Il vous est peut-être arrivé, l’espace d’un instant, de vous surprendre à regarder et à écouter ce qui se faisait ou se disait à côté de vous, avec une faculté de perception inhabituelle. Des scènes de la vie quotidienne acquièrent alors une intensité et un relief qui leur confère un caractère mémorable. Je donnerai en exemple ces paroles échangées devant moi, dans une station-service de mon quartier, où j’attendais que ma voiture soit prête.
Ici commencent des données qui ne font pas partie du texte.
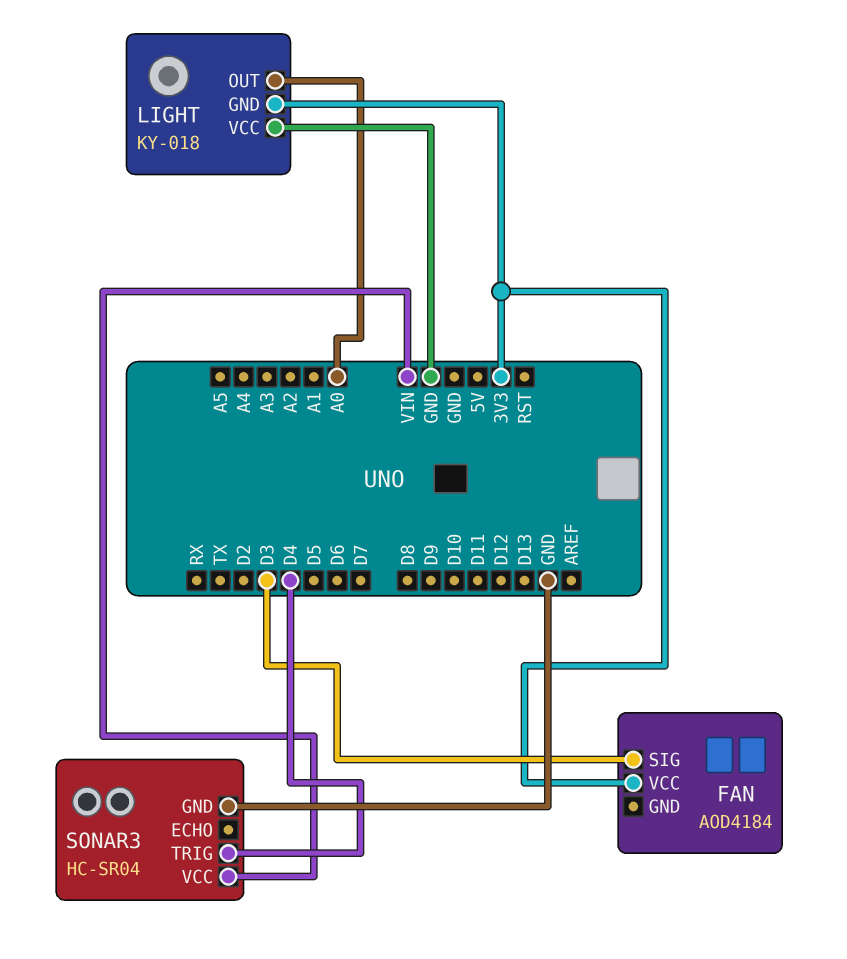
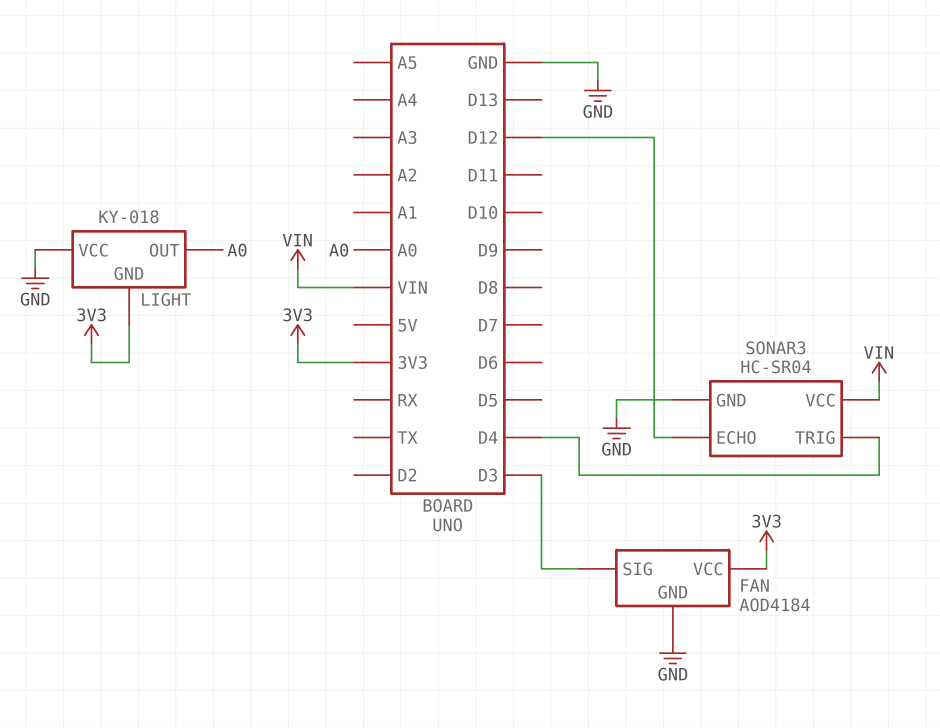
FAN pin GND: none -> GND
SONAR3 pin ECHO: none -> D12

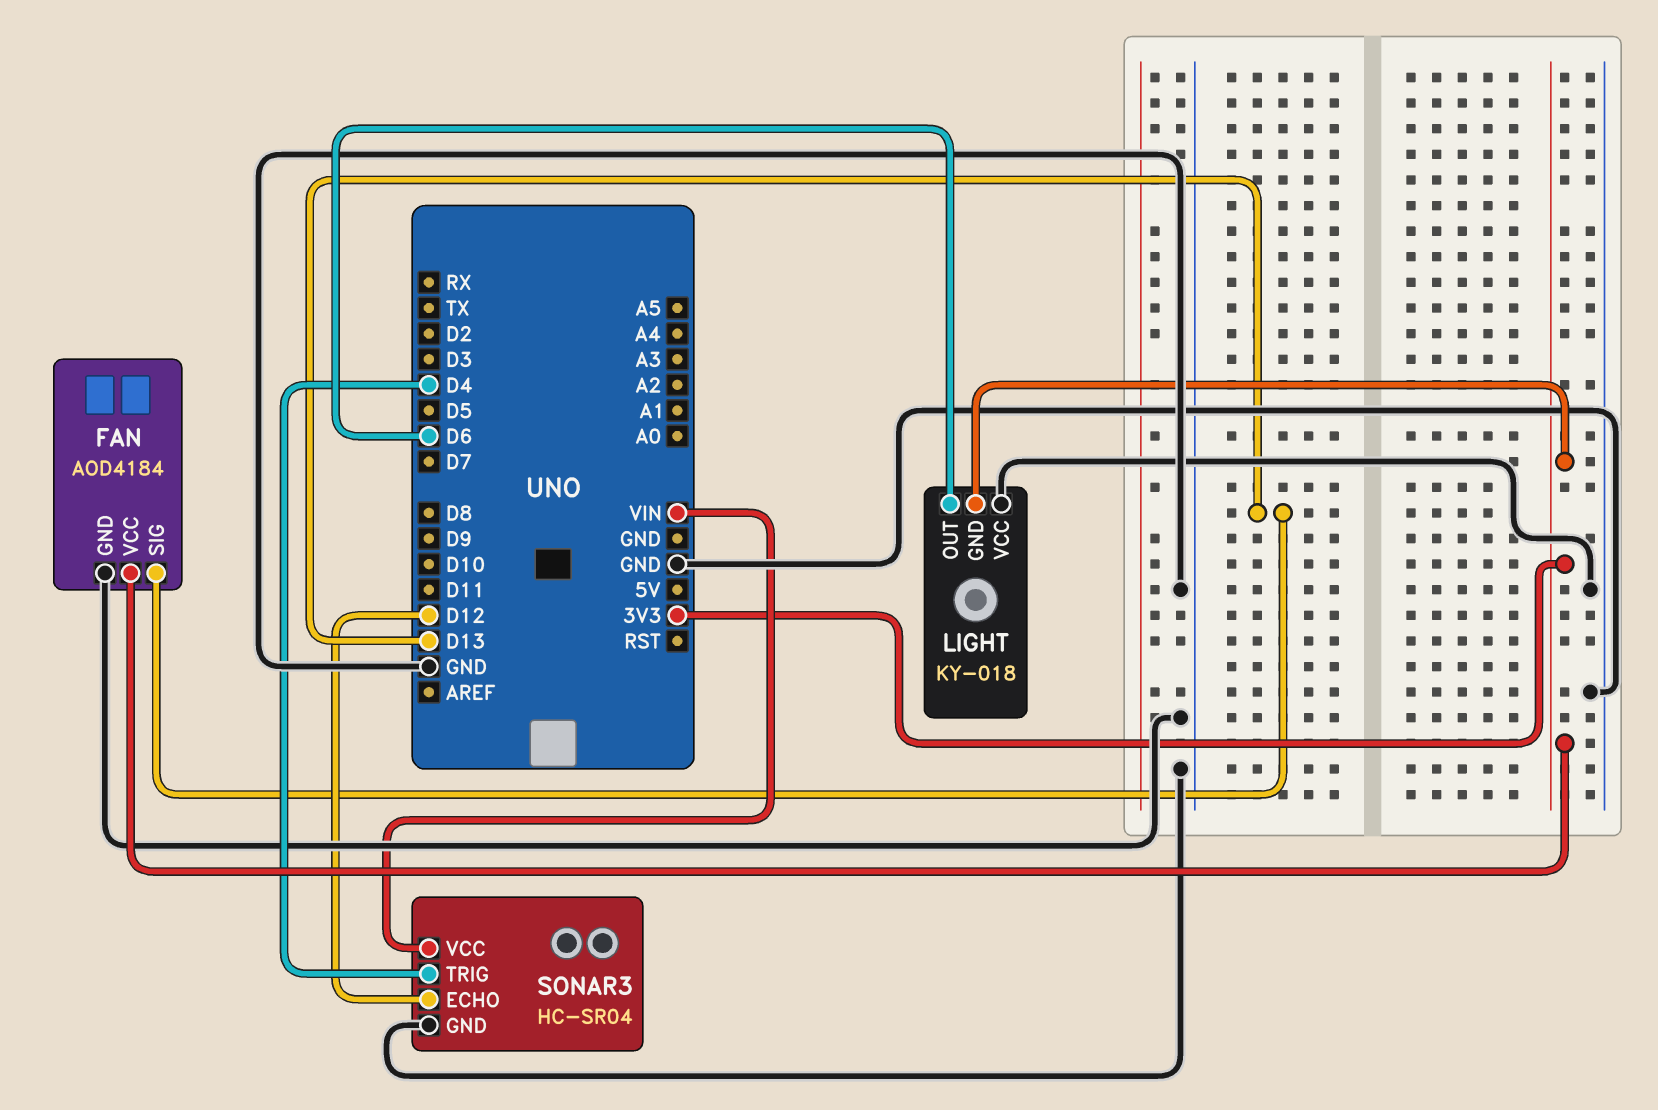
FAN pin SIG: D3 -> D13
LIGHT pin OUT: A0 -> D6

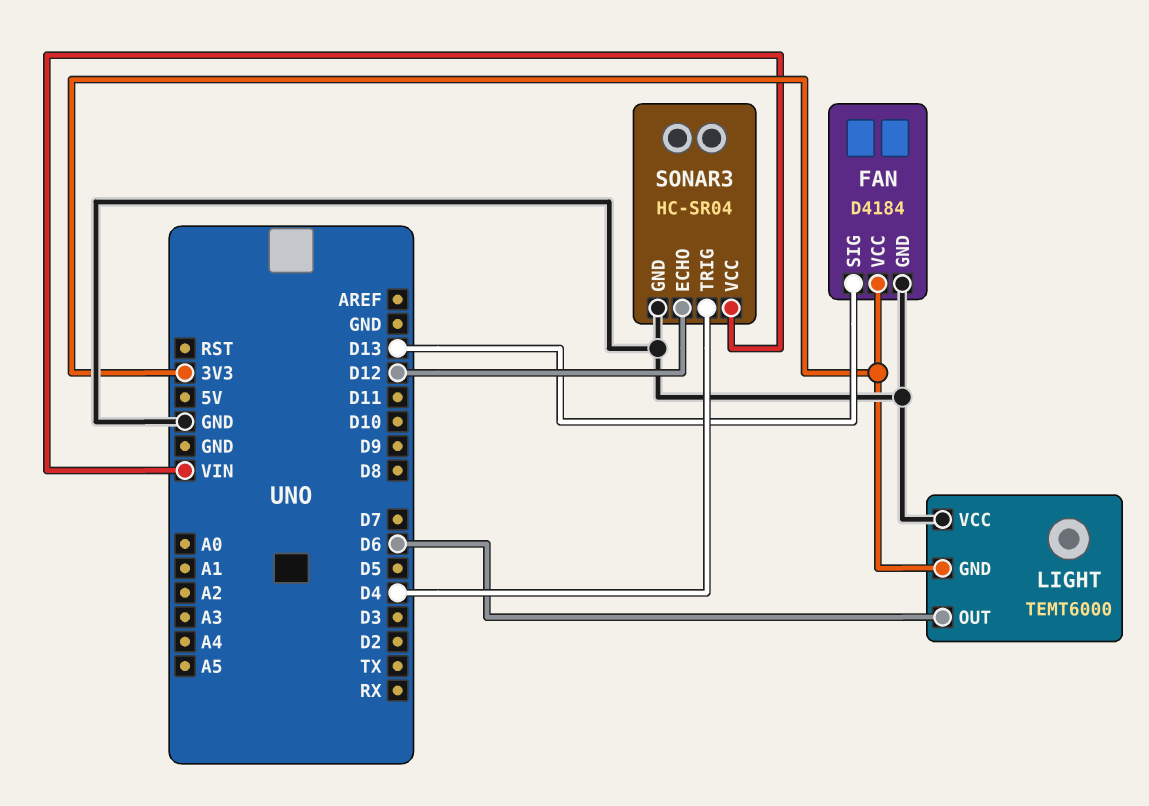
FAN: AOD4184 -> D4184
LIGHT: KY-018 -> TEMT6000

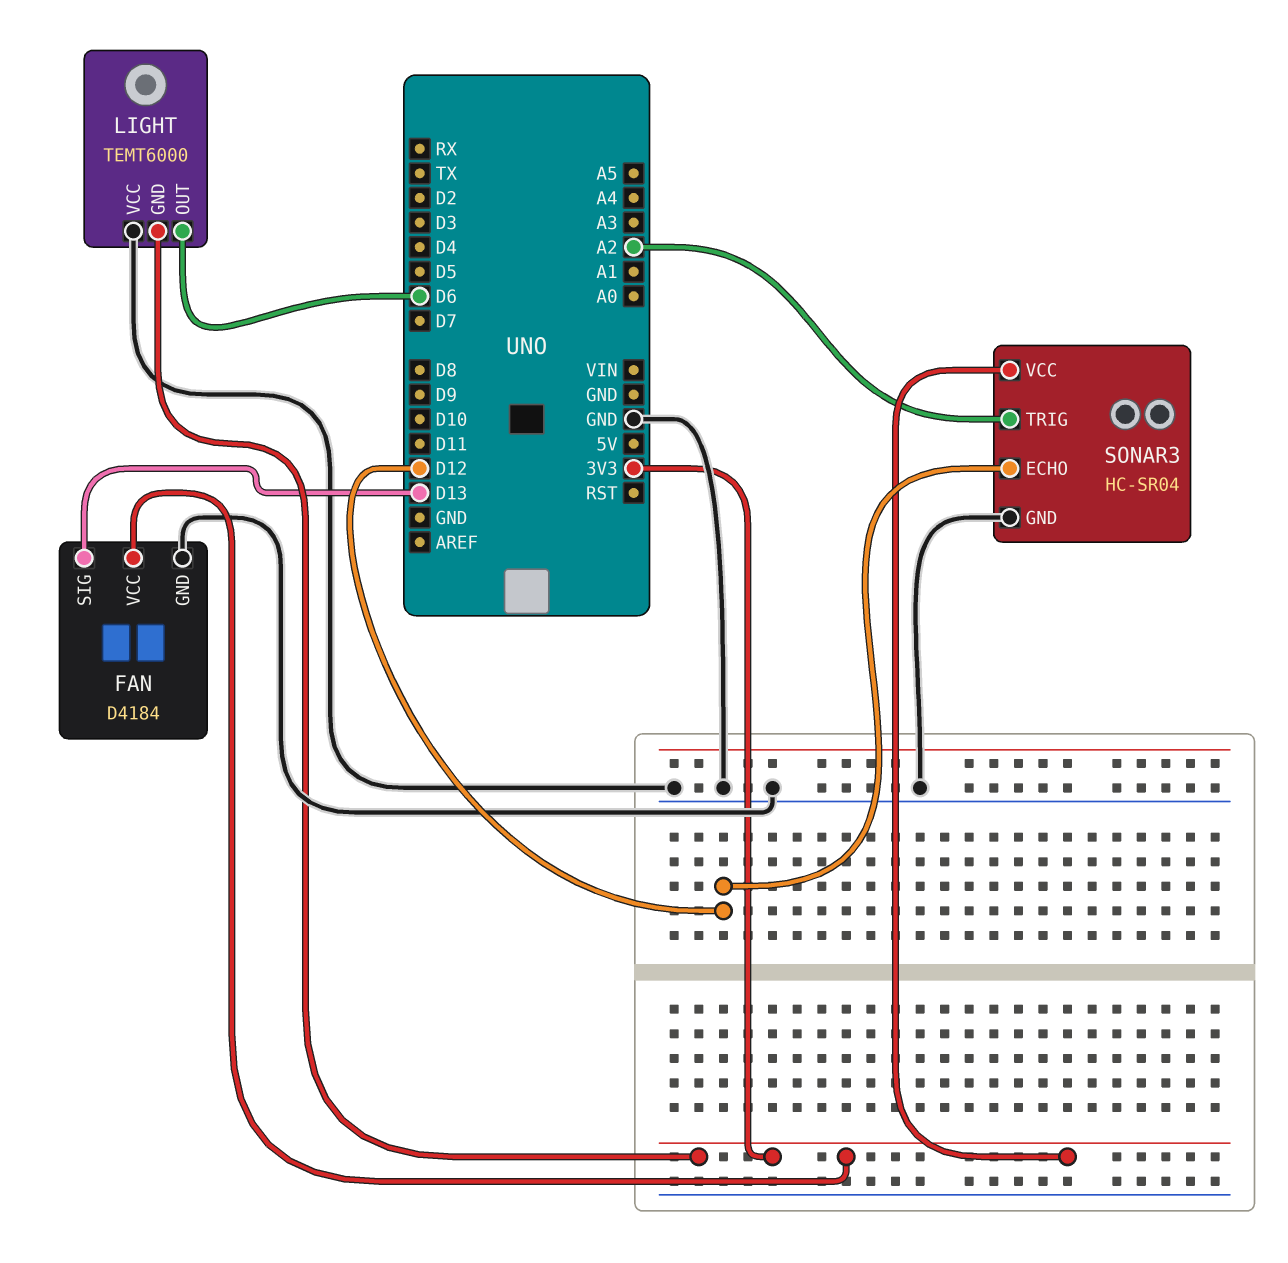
SONAR3 pin TRIG: D4 -> A2
SONAR3 pin VCC: VIN -> 3V3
« Jennie, si tu agis bien envers les gens, ils reviennent. Ils ont confiance en toi. Suppose que tu aies fait une réparation et que la pièce lâche au bout de quelques jours, eh bien, tu refais le travail sans te faire payer, voilà tout. » Ce qui émanait de cette voix, ce n’était pas de la stratégie ou du calcul, mais de la bonté, de l’expérience, de la compassion. Le propriétaire de la station-service était en conversation avec une lycéenne qui, quelques instants auparavant, avait exprimé des hésitations quant à sa carrière future. A écouter cet homme, je sentais ses hautes qualités encourager la confiance de l’adolescente.
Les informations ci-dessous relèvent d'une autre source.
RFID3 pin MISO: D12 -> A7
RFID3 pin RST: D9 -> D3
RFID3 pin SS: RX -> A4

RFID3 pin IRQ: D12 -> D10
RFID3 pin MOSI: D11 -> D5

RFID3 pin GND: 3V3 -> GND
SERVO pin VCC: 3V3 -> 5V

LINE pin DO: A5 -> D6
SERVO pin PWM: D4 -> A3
Je pense aussi à une autre scène qui remonte, celle-là, à près de trente ans. Un de nos voisins, qui avait deux fils, s’adonnait à la boisson. Nous ne lui avions pas mis d’étiquette, mais c’était sans doute, dirait-on aujourd’hui, un alcoolique. Il semblait mener une vie très pénible, et pourtant on se rendait compte qu’il aimait ses garçons. Puis, de façon à peine perceptible au début, se produisit un changement en lui. C’est que ses fils traversaient des moments difficiles. On voyait qu’il était devenu si conscient de leurs besoins qu’il se sentit finalement obligé de changer de comportement, pour que ses enfants aient un vrai père qu’ils puissent regarder avec admiration. Il cessa de boire.